All you wanted to do was drink a wine cube (yep, a real, delicious thing), and watch the finale of ‘Grey’s Anatomy,’ but no.
Now you are phoneless and realizing that it’s a pretty big deal.
Then the thoughts come flooding in:
- Hey, this isn’t so bad, I can just watch this show completely uninterrupted.
- But, um, then what?
- How will text my mom after something stressful happens on the show?
- What if I die and I need to call 911?
- No one will know until tomorrow.
- Thank God for my computer, let’s see if can help me on Facebook.
- All of the places are closed or closing in like 20 minutes.
- I think I really need my phone.
- What about that guy in that app? He’ll think I didn’t want to talk anymore.
- OMG HOW WILL I WAKE UP FOR WORK.
- So basically, I need a new phone or an alarm clock before I go to bed.
- Why did my cell phone provider just tell my mom they sent their techs home early, is this really happening?
- Forget it, wine and ‘Grey’s,’ I have to figure this out.
- Target? Target will solve all of my problems, right?
- So I’m at Target… it’s 8:30 and my phone still won’t boot up.
- Can I get a new phone?
- Just hanging at Target with Bennett, the phone guy, trying all of the things to get this phone to work or get a new phone.
- It’s 9:00…
- Poor Target guy, I think he thought I would leave if it didn’t work in ten minutes.
- Excuse me, if I’m not getting a phone, can you show me where the alarm clocks are?

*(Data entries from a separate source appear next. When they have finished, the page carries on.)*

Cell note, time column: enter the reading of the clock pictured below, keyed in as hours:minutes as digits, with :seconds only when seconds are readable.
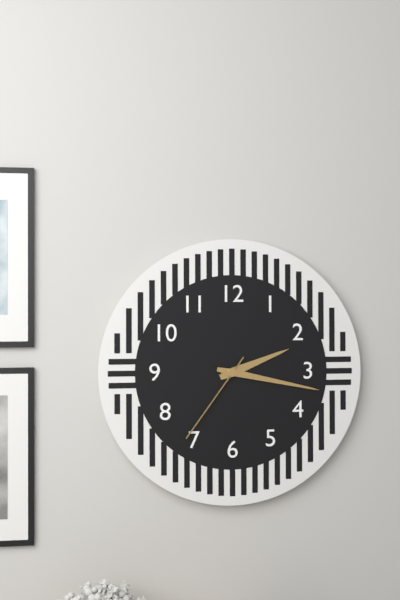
2:17:36
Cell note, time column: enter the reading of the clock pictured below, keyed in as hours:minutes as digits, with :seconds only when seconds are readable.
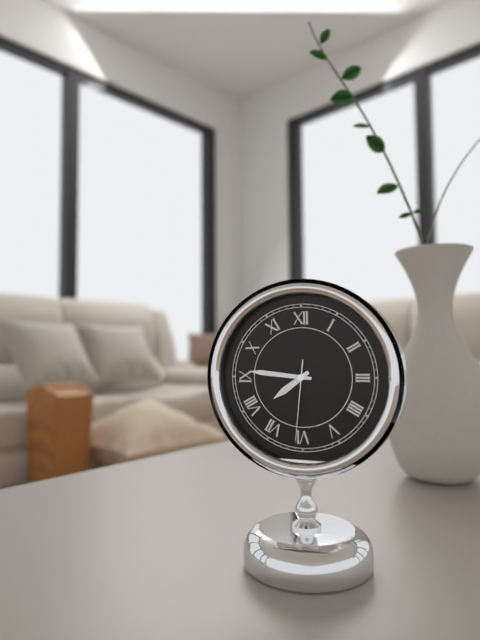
7:46:31
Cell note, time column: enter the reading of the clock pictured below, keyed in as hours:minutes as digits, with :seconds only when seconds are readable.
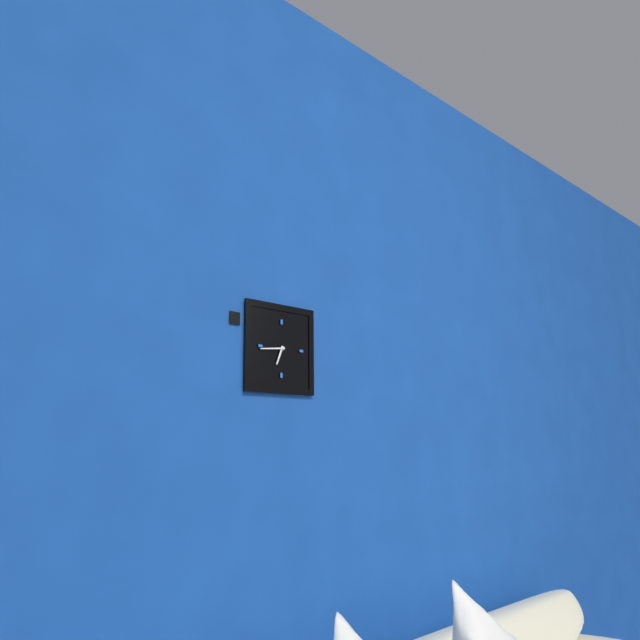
6:44
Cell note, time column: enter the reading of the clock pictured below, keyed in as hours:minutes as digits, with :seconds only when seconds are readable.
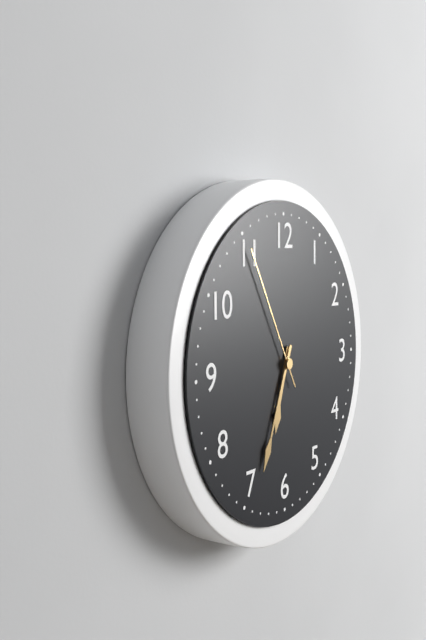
6:34:55
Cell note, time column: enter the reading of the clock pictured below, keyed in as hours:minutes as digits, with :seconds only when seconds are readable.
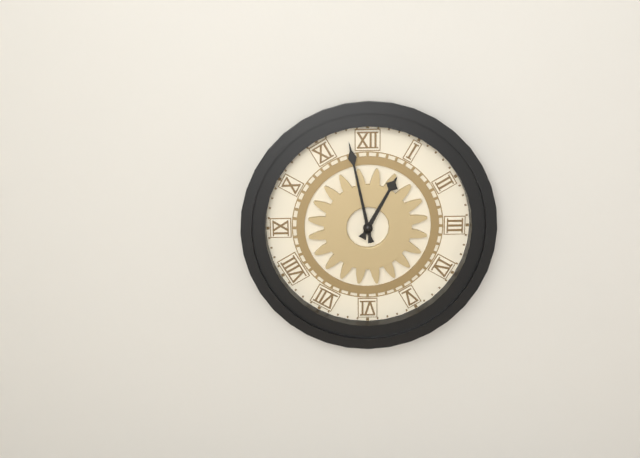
12:58
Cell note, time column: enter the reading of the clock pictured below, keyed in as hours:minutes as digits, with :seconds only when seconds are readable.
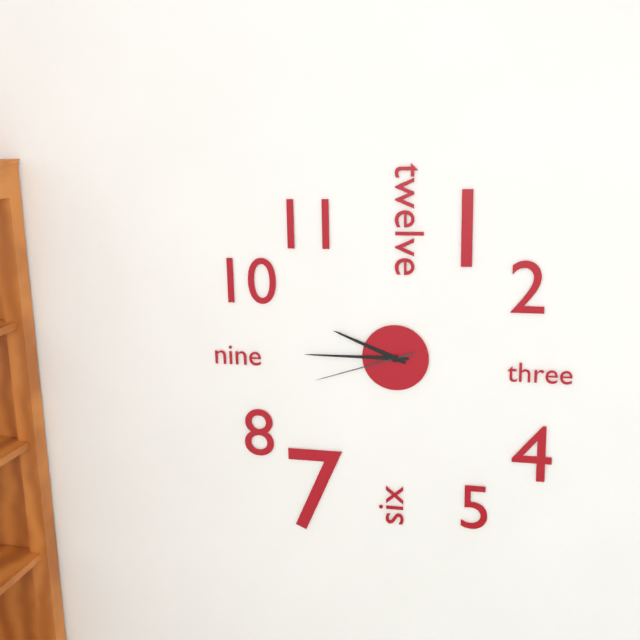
9:45:42
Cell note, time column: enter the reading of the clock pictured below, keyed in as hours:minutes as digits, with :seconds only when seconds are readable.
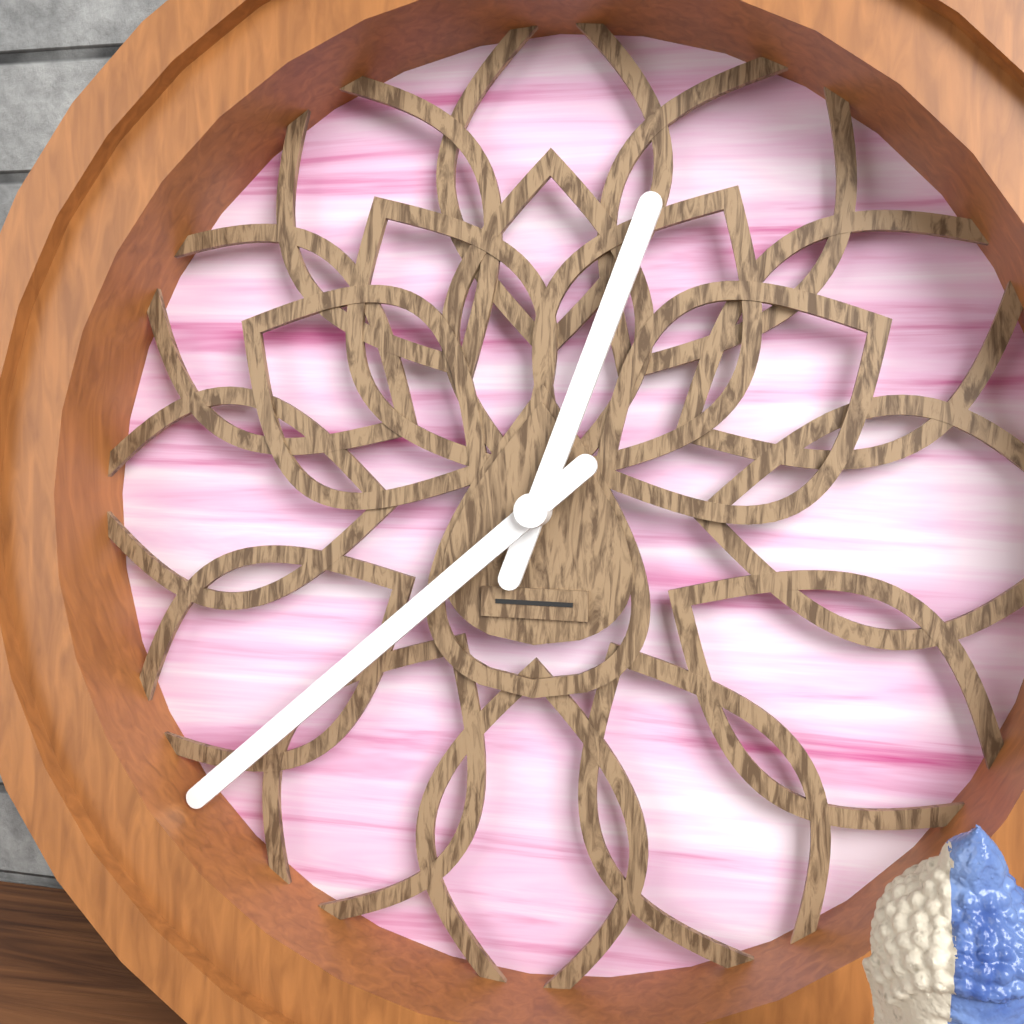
12:38
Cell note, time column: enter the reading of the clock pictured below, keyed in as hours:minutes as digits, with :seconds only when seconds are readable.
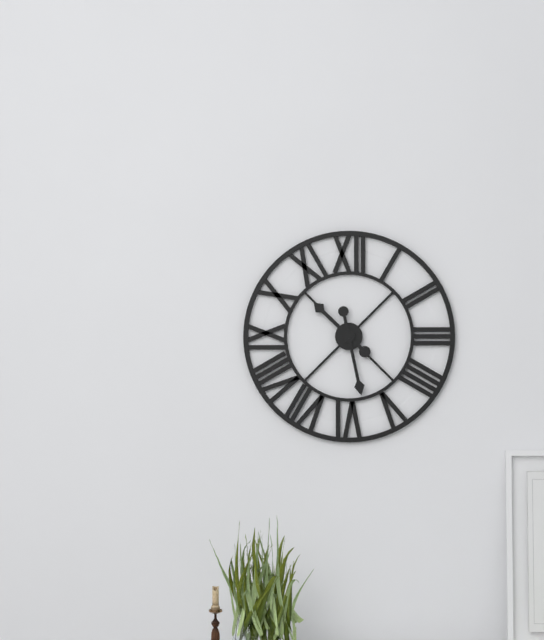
10:28
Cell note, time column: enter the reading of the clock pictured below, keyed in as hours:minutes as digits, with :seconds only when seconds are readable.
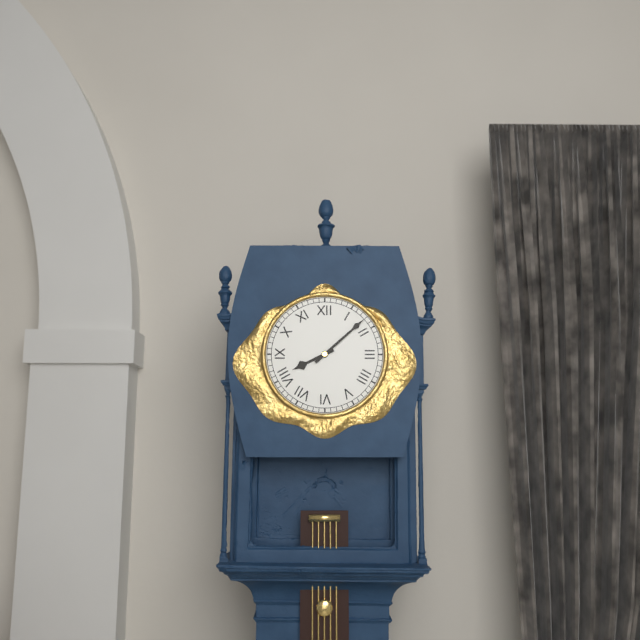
8:08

- How do we shut off ‘Find my iPhone,’ when we can’t turn it on?
- We need a computer? I happen to have one with me…don’t ask…
- Ok, you can ask.
- I brought it with me in case I needed to contact someone in case I die.
- It’s 9:22.
- You’re telling me if I can’t get a new phone, I can get this SIM card phone thing? But the only one that works with iPhones is $150.
- Yeah, I’m broke so…
- OMG IT IS VALIDATED!!!
- Now my amazing new friend in the black Target shirt is literally running to the back of the store to find me my new phone.
- He’s back, he’s panting. Can I tip him?
- And now he’s running again to get more paper for his printer
- BECAUSE THE STORE IS CLOSING.
- Yep, there’s that voice in the speaker, telling me Target is closing.
- Have I ever closed down Target before?
- Surprisingly, no.
- I think I might cry I’m so happy right now.
- Seriously, can you tip the Target electronics guy? I feel like I should send him a cookie or something.
And ladies and gentlemen, I have a new phone.
As of 10 p.m., when Target was closing, after four different places couldn’t help me.
For years, I’ve been saying Target is my life saver, but I really think that’s the truth now. Bennett from the Machesney Park store, you rock.